4- Denmark is a progressist democracy, so there are no racists here
Many internationals (myself included) are startled, when they begin to understand Danish enough to follow political debates, about the way Danish media and politicians talk about immigration and foreigners in general (in their rhetoric, they separate “western” vs “non-western” immigrants, yet nobody can clearly explain to me what is “western”). Some label it as racism, but in my opinion, it has to do with the fact that Danes talk very openly about the challenges of immigration and integration, while many other countries tend to avoid talking about it, or use a very careful language when doing so. There is also a part of ignorance or maybe naivity, as the Danes are a very homogeneous people, with no history of colonization or mass immigration, and therefore simply do not know how to behave with people who are not like them, or what is offensive to some cultures. For example during the introduction week at university,the dress-up theme was America (they call it the Western party). One student dressed up as Barack Obama, certainly out of admiration, as Obama is very popular here. But that included painting his face black, which was understandably met with shock and anger from some people who saw it as a reenactement of ancient racist practices. The year after, someone dressed up as Donald Trump with an orange face and a wig, showing that the intention was the same, just care-free dress-up. However this time nobody was offended. And of course there is a fear discourse spread by some media and politicians who want to blame every problem on refugees and immigrants, but that sadly seems to be the case in many country nowadays.

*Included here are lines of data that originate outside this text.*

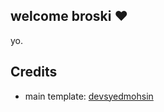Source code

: ## welcome broski ❤️

yo.

## Credits

- main template: [devsyedmohsin](https://github.com/devsyedmohsin/portfolio-template)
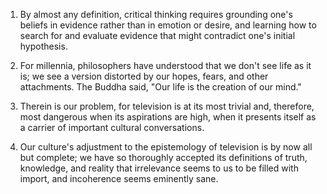 1. By almost any definition, critical thinking requires grounding one's beliefs in evidence rather than in emotion or desire, and learning how to search for and evaluate evidence that might contradict one's initial hypothesis.

2. For millennia, philosophers have understood that we don't see life as it is; we see a version distorted by our hopes, fears, and other attachments. The Buddha said, "Our life is the creation of our mind."

3. Therein is our problem, for television is at its most trivial and, therefore, most dangerous when its aspirations are high, when it presents itself as a carrier of important cultural conversations.

4. Our culture's adjustment to the epistemology of television is by now all but complete; we have so thoroughly accepted its definitions of truth, knowledge, and reality that irrelevance seems to us to be filled with import, and incoherence seems eminently sane.



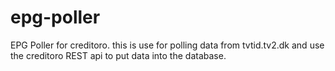 # epg-poller
EPG Poller for creditoro. this is use for polling data from tvtid.tv2.dk and use the creditoro REST api to put data into the database.
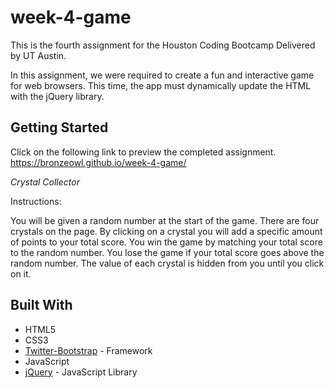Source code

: # week-4-game

This is the fourth assignment for the Houston Coding Bootcamp Delivered by UT Austin.

In this assignment, we were required to create a fun and interactive game for web browsers. This time, the app must dynamically update the HTML with the jQuery library.

## Getting Started

Click on the following link to preview the completed assignment.  
  https://bronzeowl.github.io/week-4-game/

*Crystal Collector* 

Instructions:

You will be given a random number at the start of the game.
There are four crystals on the page. By clicking on a crystal you will add a specific amount of points to your total score.
You win the game by matching your total score to the random number. You lose the game if your total score goes above the random number.
The value of each crystal is hidden from you until you click on it.

## Built With

* HTML5
* CSS3
* [Twitter-Bootstrap](http://getbootstrap.com/) - Framework
* JavaScript 
* [jQuery](https://api.jquery.com/) - JavaScript Library
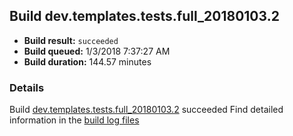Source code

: ## Build dev.templates.tests.full_20180103.2
- **Build result:** `succeeded`
- **Build queued:** 1/3/2018 7:37:27 AM
- **Build duration:** 144.57 minutes
### Details
Build [dev.templates.tests.full_20180103.2](https://winappstudio.visualstudio.com/web/build.aspx?pcguid=a4ef43be-68ce-4195-a619-079b4d9834c2&builduri=vstfs%3a%2f%2f%2fBuild%2fBuild%2f24583) succeeded
Find detailed information in the [build log files](https://uwpctdiags.blob.core.windows.net/buildlogs/dev.templates.tests.full_20180103.2_logs.zip)
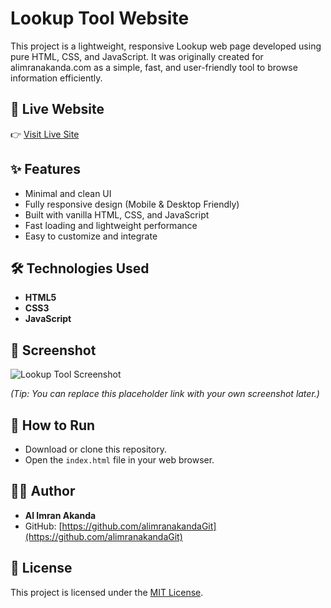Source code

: # Lookup Tool Website

This project is a lightweight, responsive Lookup web page developed using pure HTML, CSS, and JavaScript. It was originally created for alimranakanda.com as a simple, fast, and user-friendly tool to browse information efficiently.

## 🚀 Live Website
👉 [Visit Live Site](https://alimranakanda.com/lookup/)

## ✨ Features
- Minimal and clean UI
- Fully responsive design (Mobile & Desktop Friendly)
- Built with vanilla HTML, CSS, and JavaScript
- Fast loading and lightweight performance
- Easy to customize and integrate

## 🛠️ Technologies Used
- **HTML5**
- **CSS3**
- **JavaScript**

## 📸 Screenshot
![Lookup Tool Screenshot](https://via.placeholder.com/800x400?text=Project+Screenshot)

*(Tip: You can replace this placeholder link with your own screenshot later.)*

## 📂 How to Run
- Download or clone this repository.
- Open the `index.html` file in your web browser.

## 👨‍💻 Author
- **Al Imran Akanda**
- GitHub: [https://github.com/alimranakandaGit](https://github.com/alimranakandaGit)

## 📜 License
This project is licensed under the [MIT License](LICENSE).
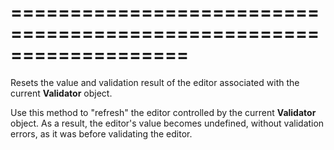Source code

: <!--**
/*-------------------------------------------
    Auto-generated file. Do not modify.
-------------------------------------------

**-->
===================================================================
===================================================================

<!--shortDescription-->
Resets the value and validation result of the editor associated with the current **Validator** object.
<!--/shortDescription-->

<!--fullDescription-->
Use this method to "refresh" the editor controlled by the current **Validator** object. As a result, the editor's value becomes undefined, without validation errors, as it was before validating the editor.
<!--/fullDescription-->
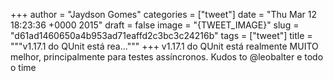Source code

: 
+++
author = "Jaydson Gomes"
categories = ["tweet"]
date = "Thu Mar 12 18:23:36 +0000 2015"
draft = false
image = "{TWEET_IMAGE}"
slug = "d61ad1460650a4b953ad71eaffd2c3bc3c24216b"
tags = ["tweet"]
title = """v1.17.1 do QUnit está rea..."""
+++
v1.17.1 do QUnit está realmente MUITO melhor, principalmente para testes assíncronos. Kudos to @leobalter e todo o time
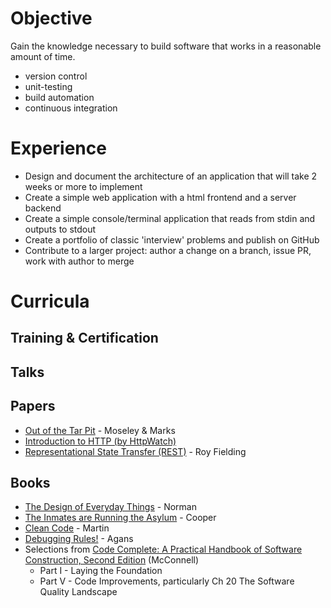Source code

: 
# Objective #

Gain the knowledge necessary to build software that works in a reasonable amount of time.

* version control
* unit-testing
* build automation
* continuous integration

# Experience #

* Design and document the architecture of an application that will take 2 weeks or more to implement
* Create a simple web application with a html frontend and a server backend
* Create a simple console/terminal application that reads from stdin and outputs to stdout
* Create a portfolio of classic 'interview' problems and publish on GitHub 
* Contribute to a larger project: author a change on a branch, issue PR, work with author to merge

# Curricula #

## Training & Certification ##

## Talks ##

## Papers ##

* [Out of the Tar Pit](http://shaffner.us/cs/papers/tarpit.pdf) - Moseley & Marks
* [Introduction to HTTP (by HttpWatch)](https://www.httpwatch.com/httpgallery/introduction/)
* [Representational State Transfer (REST)](https://www.ics.uci.edu/~fielding/pubs/dissertation/rest_arch_style.htm) - Roy Fielding

## Books ##

* [The Design of Everyday Things](https://www.amazon.com/Design-Everyday-Things-Donald-Norman/dp/1452654123) - Norman
* [The Inmates are Running the Asylum](https://www.amazon.com/Inmates-Are-Running-Asylum-Products/dp/0672326140) - Cooper
* [Clean Code](https://www.amazon.com/Clean-Code-Handbook-Software-Craftsmanship/dp/0132350882) - Martin
* [Debugging Rules!](https://www.amazon.com/exec/obidos/ASIN/0814474578/debuggingrule-20) - Agans
* Selections from [Code Complete: A Practical Handbook of Software Construction, Second Edition](https://www.amazon.com/Code-Complete-Practical-Handbook-Construction/dp/0735619670/) (McConnell)
    * Part I - Laying the Foundation
    * Part V - Code Improvements, particularly Ch 20 The Software Quality Landscape
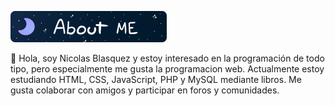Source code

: ![Alt text](Assets/AboutMe.svg)

👋 Hola, soy Nicolas Blasquez y estoy interesado en la programación de todo tipo, pero especialmente me gusta la programacion web. Actualmente estoy estudiando HTML, CSS, JavaScript, PHP y MySQL mediante libros. Me gusta colaborar con amigos y participar en foros y comunidades.

<style type="text/css">
    img {
        width: 250px;
    }
</style>
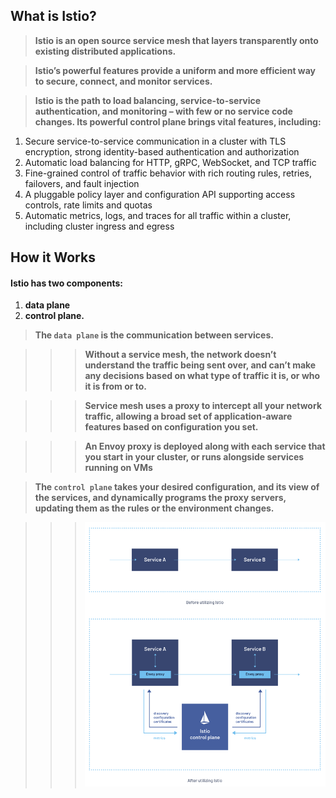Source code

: ## What is Istio?

> **Istio is an open source service mesh that layers transparently onto existing distributed applications.**

> **Istio’s powerful features provide a uniform and more efficient way to secure, connect, and monitor services.**

> **Istio is the path to load balancing, service-to-service authentication, and monitoring – with few or no service code changes. Its powerful control plane brings vital features, including:**

1) Secure service-to-service communication in a cluster with TLS encryption, strong identity-based authentication and authorization
2) Automatic load balancing for HTTP, gRPC, WebSocket, and TCP traffic
3) Fine-grained control of traffic behavior with rich routing rules, retries, failovers, and fault injection
4) A pluggable policy layer and configuration API supporting access controls, rate limits and quotas
5) Automatic metrics, logs, and traces for all traffic within a cluster, including cluster ingress and egress

## How it Works

#### Istio has two components: 

1) **data plane**
2) **control plane.**

> **The `data plane` is the communication between services.** 

>>> **Without a service mesh, the network doesn’t understand the traffic being sent over, and can’t make any decisions based on what type of traffic it is, or who it is from or to.**

>>> **Service mesh uses a proxy to intercept all your network traffic, allowing a broad set of application-aware features based on configuration you set.**

>>> **An Envoy proxy is deployed along with each service that you start in your cluster, or runs alongside services running on VMs**

> **The `control plane` takes your desired configuration, and its view of the services, and dynamically programs the proxy servers, updating them as the rules or the environment changes.**

>>> ![with-without-service-mesh](https://github.com/lerndevops/kubernetes-security/blob/main/img/with-without-service-mesh.png)


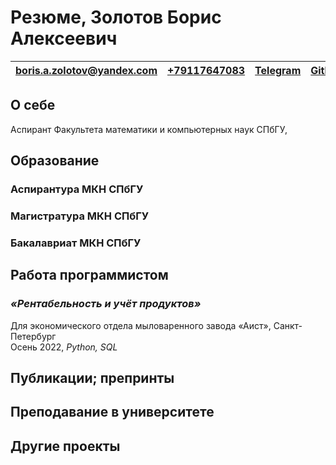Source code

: Резюме, Золотов Борис Алексеевич
================================

| [boris.a.zolotov@yandex.com](mailto:boris.a.zolotov@yandex.com) | [+79117647083](tel:+79117647083) | [Telegram](https://t.me/boris_a_z) | [Github](https://github.com/boris-a-zolotov/) |
|---|---|---|---|

## О себе

Аспирант Факультета математики и компьютерных наук СПбГУ, 

## Образование

### Аспирантура МКН СПбГУ

### Магистратура МКН СПбГУ

### Бакалавриат МКН СПбГУ

## Работа программистом

### *«Рентабельность и учёт продуктов»*

Для экономического отдела мыловаренного завода «Аист», Санкт-Петербург   
Осень 2022, *Python, SQL*

## Публикации; препринты

## Преподавание в университете

## Другие проекты

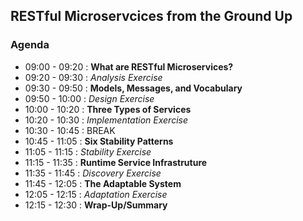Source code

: ## RESTful Microservcices from the Ground Up

### Agenda

* 09:00 - 09:20 : **What are RESTful Microservices?**
* 09:20 - 09:30 : _Analysis Exercise_
* 09:30 - 09:50 : **Models, Messages, and Vocabulary**
* 09:50 - 10:00 : _Design Exercise_
* 10:00 - 10:20 : **Three Types of Services**
* 10:20 - 10:30 : _Implementation Exercise_ 
* 10:30 - 10:45 : BREAK
* 10:45 - 11:05 : **Six Stability Patterns**
* 11:05 - 11:15 : _Stability Exercise_
* 11:15 - 11:35 : **Runtime Service Infrastruture**
* 11:35 - 11:45 : _Discovery Exercise_
* 11:45 - 12:05 : **The Adaptable System**
* 12:05 - 12:15 : _Adaptation Exercise_
* 12:15 - 12:30 : **Wrap-Up/Summary**
 
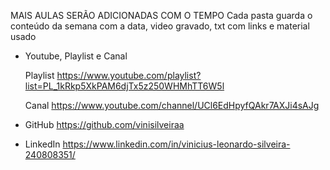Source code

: 
MAIS AULAS SERÃO ADICIONADAS COM O TEMPO
Cada pasta guarda o conteúdo da semana com a data, video gravado, txt com links e material usado

- Youtube, Playlist e Canal

	Playlist
https://www.youtube.com/playlist?list=PL_1kRkp5XkPAM6djTx5z250WHMhTT6W5l

	Canal
https://www.youtube.com/channel/UCl6EdHpyfQAkr7AXJi4sAJg

- GitHub
https://github.com/vinisilveiraa

- LinkedIn
https://www.linkedin.com/in/vinicius-leonardo-silveira-240808351/

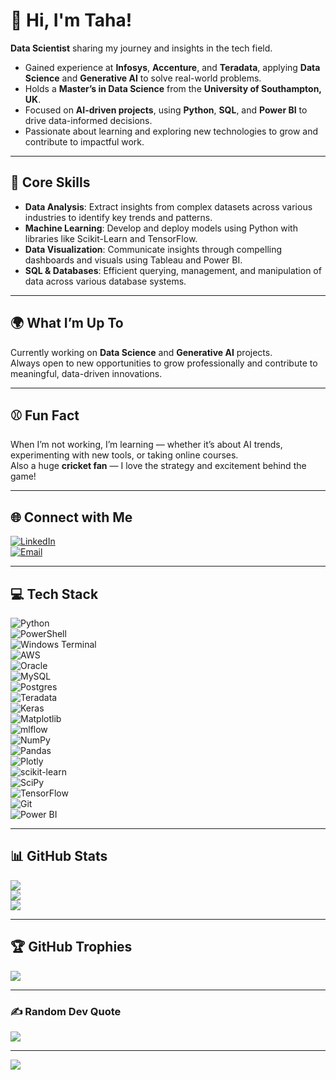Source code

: # 💫 Hi, I'm Taha!  

**Data Scientist** sharing my journey and insights in the tech field.  

- Gained experience at **Infosys**, **Accenture**, and **Teradata**, applying **Data Science** and **Generative AI** to solve real-world problems.  
- Holds a **Master’s in Data Science** from the **University of Southampton, UK**.  
- Focused on **AI-driven projects**, using **Python**, **SQL**, and **Power BI** to drive data-informed decisions.  
- Passionate about learning and exploring new technologies to grow and contribute to impactful work.

---

## 🔧 Core Skills  

- **Data Analysis**: Extract insights from complex datasets across various industries to identify key trends and patterns.  
- **Machine Learning**: Develop and deploy models using Python with libraries like Scikit-Learn and TensorFlow.  
- **Data Visualization**: Communicate insights through compelling dashboards and visuals using Tableau and Power BI.  
- **SQL & Databases**: Efficient querying, management, and manipulation of data across various database systems.

---

## 🌍 What I’m Up To  

Currently working on **Data Science** and **Generative AI** projects.  
Always open to new opportunities to grow professionally and contribute to meaningful, data-driven innovations.

---

## ⚾ Fun Fact  

When I’m not working, I’m learning — whether it’s about AI trends, experimenting with new tools, or taking online courses.  
Also a huge **cricket fan** — I love the strategy and excitement behind the game!

---

## 🌐 Connect with Me  

[![LinkedIn](https://img.shields.io/badge/LinkedIn-%230077B5.svg?logo=linkedin&logoColor=white)](https://www.linkedin.com/in/taha-rizvi-6b4547151/)  
[![Email](https://img.shields.io/badge/Email-D14836?logo=gmail&logoColor=white)](mailto:taharizvi19@gmail.com)

---

## 💻 Tech Stack  

![Python](https://img.shields.io/badge/python-3670A0?style=for-the-badge&logo=python&logoColor=ffdd54)  
![PowerShell](https://img.shields.io/badge/PowerShell-%235391FE.svg?style=for-the-badge&logo=powershell&logoColor=white)  
![Windows Terminal](https://img.shields.io/badge/Windows%20Terminal-%234D4D4D.svg?style=for-the-badge&logo=windows-terminal&logoColor=white)  
![AWS](https://img.shields.io/badge/AWS-%23FF9900.svg?style=for-the-badge&logo=amazon-aws&logoColor=white)  
![Oracle](https://img.shields.io/badge/Oracle-F80000?style=for-the-badge&logo=oracle&logoColor=white)  
![MySQL](https://img.shields.io/badge/mysql-4479A1.svg?style=for-the-badge&logo=mysql&logoColor=white)  
![Postgres](https://img.shields.io/badge/postgres-%23316192.svg?style=for-the-badge&logo=postgresql&logoColor=white)  
![Teradata](https://img.shields.io/badge/Teradata-F37440?style=for-the-badge&logo=teradata&logoColor=white)  
![Keras](https://img.shields.io/badge/Keras-%23D00000.svg?style=for-the-badge&logo=Keras&logoColor=white)  
![Matplotlib](https://img.shields.io/badge/Matplotlib-%23ffffff.svg?style=for-the-badge&logo=Matplotlib&logoColor=black)  
![mlflow](https://img.shields.io/badge/mlflow-%23d9ead3.svg?style=for-the-badge&logo=numpy&logoColor=blue)  
![NumPy](https://img.shields.io/badge/numpy-%23013243.svg?style=for-the-badge&logo=numpy&logoColor=white)  
![Pandas](https://img.shields.io/badge/pandas-%23150458.svg?style=for-the-badge&logo=pandas&logoColor=white)  
![Plotly](https://img.shields.io/badge/Plotly-%233F4F75.svg?style=for-the-badge&logo=plotly&logoColor=white)  
![scikit-learn](https://img.shields.io/badge/scikit--learn-%23F7931E.svg?style=for-the-badge&logo=scikit-learn&logoColor=white)  
![SciPy](https://img.shields.io/badge/SciPy-%230C55A5.svg?style=for-the-badge&logo=scipy&logoColor=white)  
![TensorFlow](https://img.shields.io/badge/TensorFlow-%23FF6F00.svg?style=for-the-badge&logo=TensorFlow&logoColor=white)  
![Git](https://img.shields.io/badge/git-%23F05033.svg?style=for-the-badge&logo=git&logoColor=white)  
![Power BI](https://img.shields.io/badge/power_bi-F2C811?style=for-the-badge&logo=powerbi&logoColor=black)

---

## 📊 GitHub Stats  

![](https://github-readme-stats.vercel.app/api?username=trizvi94&theme=dark&hide_border=true&include_all_commits=false&count_private=false)  
![](https://nirzak-streak-stats.vercel.app/?user=trizvi94&theme=dark&hide_border=true)  
![](https://github-readme-stats.vercel.app/api/top-langs/?username=trizvi94&theme=dark&hide_border=true&include_all_commits=false&count_private=false&layout=compact)

---

## 🏆 GitHub Trophies  

![](https://github-profile-trophy.vercel.app/?username=trizvi94&theme=radical&no-frame=false&no-bg=true&margin-w=4)

---

### ✍️ Random Dev Quote  

![](https://quotes-github-readme.vercel.app/api?type=horizontal&theme=radical)

---

[![](https://visitcount.itsvg.in/api?id=trizvi94&icon=0&color=0)](https://visitcount.itsvg.in)

<!-- Proudly created with GPRM ( https://gprm.itsvg.in ) -->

So once you’ve acknowledged and moved past these misconceptions, and just realised that there is no such thing as a perfect country, you can start appreciating the good things about Denmark, which for me personally are:
– The Danes are laid-back and informal
Pyt means “just let it go, doesn’t matter”, and I think it’s a word even more important than the very hyped hygge. That’s how they achieve contentment. Danes rarely ever complain, even when it’s past midnight and it takes double the time to get from Copenhagen to Aarhus, because the train tracks are being renovated, including two changes and a crowded bus ride in the middle of Funen island. I was truly amazed that people were still smiling there… They also never try to feel better by making others feel worse. Arrogance, big egos or superficial judgements have no place in Denmark. All in all, they don’t take themselves very seriously and they have empathy for others.
– Life is easy here
No corruption, no war, no violence, no thieves, no political oppression, no street harassment, free education, free health care, good work-life balance. You can trust your neighbour and the welfare state has your back to take care of you and your family if you suddenly can’t. Having your basic needs covered is the solid foundation that one needs for a fulfilled life.
– Nothing is taboo
Naked bodies, stretch marks, peeing your pants, finding your newborn child ugly, religious extremism, there is nothing that you can’t talk or laugh about in Denmark, and in doing that you never have to fear people’s disapproval. They value freedom of speech very highly. And as one of my favourite quotes from Voltaire goes “I disapprove of what you say, but I will defend to the death your right to say it”. I think I have found the right country for me.